= Task item =
All of the records should be given again exactly as they appear.

= Extracted records =

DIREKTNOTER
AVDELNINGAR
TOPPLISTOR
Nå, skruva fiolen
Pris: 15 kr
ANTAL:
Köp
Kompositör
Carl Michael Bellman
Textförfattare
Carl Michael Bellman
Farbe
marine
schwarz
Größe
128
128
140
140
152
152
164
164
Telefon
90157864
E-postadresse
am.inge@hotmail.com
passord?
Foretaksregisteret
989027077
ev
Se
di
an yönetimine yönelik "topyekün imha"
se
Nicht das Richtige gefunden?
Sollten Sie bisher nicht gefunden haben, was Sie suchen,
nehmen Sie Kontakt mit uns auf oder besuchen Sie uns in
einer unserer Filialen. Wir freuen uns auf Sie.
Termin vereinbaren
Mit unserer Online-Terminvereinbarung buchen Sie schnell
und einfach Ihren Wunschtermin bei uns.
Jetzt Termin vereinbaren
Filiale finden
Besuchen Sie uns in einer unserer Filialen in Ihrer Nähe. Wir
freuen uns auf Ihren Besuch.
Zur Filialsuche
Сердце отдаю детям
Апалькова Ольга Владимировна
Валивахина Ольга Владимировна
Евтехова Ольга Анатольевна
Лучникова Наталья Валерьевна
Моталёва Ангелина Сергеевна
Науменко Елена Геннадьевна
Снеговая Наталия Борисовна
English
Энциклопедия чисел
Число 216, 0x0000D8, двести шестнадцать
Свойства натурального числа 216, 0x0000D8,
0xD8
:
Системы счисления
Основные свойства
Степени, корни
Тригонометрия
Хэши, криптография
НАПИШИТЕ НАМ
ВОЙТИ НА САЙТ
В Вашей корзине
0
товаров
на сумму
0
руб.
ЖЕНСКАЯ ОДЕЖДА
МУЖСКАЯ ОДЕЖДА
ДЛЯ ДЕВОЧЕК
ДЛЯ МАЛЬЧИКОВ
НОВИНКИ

= Task response =
DIREKTNOTER
AVDELNINGAR
TOPPLISTOR
Nå, skruva fiolen
Pris: 15 kr
ANTAL:
Köp
Kompositör
Carl Michael Bellman
Textförfattare
Carl Michael Bellman
Farbe
marine
schwarz
Größe
128
128
140
140
152
152
164
164
Telefon
90157864
E-postadresse
am.inge@hotmail.com
passord?
Foretaksregisteret
989027077
ev
Se
di
an yönetimine yönelik "topyekün imha"
se
Nicht das Richtige gefunden?
Sollten Sie bisher nicht gefunden haben, was Sie suchen,
nehmen Sie Kontakt mit uns auf oder besuchen Sie uns in
einer unserer Filialen. Wir freuen uns auf Sie.
Termin vereinbaren
Mit unserer Online-Terminvereinbarung buchen Sie schnell
und einfach Ihren Wunschtermin bei uns.
Jetzt Termin vereinbaren
Filiale finden
Besuchen Sie uns in einer unserer Filialen in Ihrer Nähe. Wir
freuen uns auf Ihren Besuch.
Zur Filialsuche
Сердце отдаю детям
Апалькова Ольга Владимировна
Валивахина Ольга Владимировна
Евтехова Ольга Анатольевна
Лучникова Наталья Валерьевна
Моталёва Ангелина Сергеевна
Науменко Елена Геннадьевна
Снеговая Наталия Борисовна
English
Энциклопедия чисел
Число 216, 0x0000D8, двести шестнадцать
Свойства натурального числа 216, 0x0000D8,
0xD8
:
Системы счисления
Основные свойства
Степени, корни
Тригонометрия
Хэши, криптография
НАПИШИТЕ НАМ
ВОЙТИ НА САЙТ
В Вашей корзине
0
товаров
на сумму
0
руб.
ЖЕНСКАЯ ОДЕЖДА
МУЖСКАЯ ОДЕЖДА
ДЛЯ ДЕВОЧЕК
ДЛЯ МАЛЬЧИКОВ
НОВИНКИ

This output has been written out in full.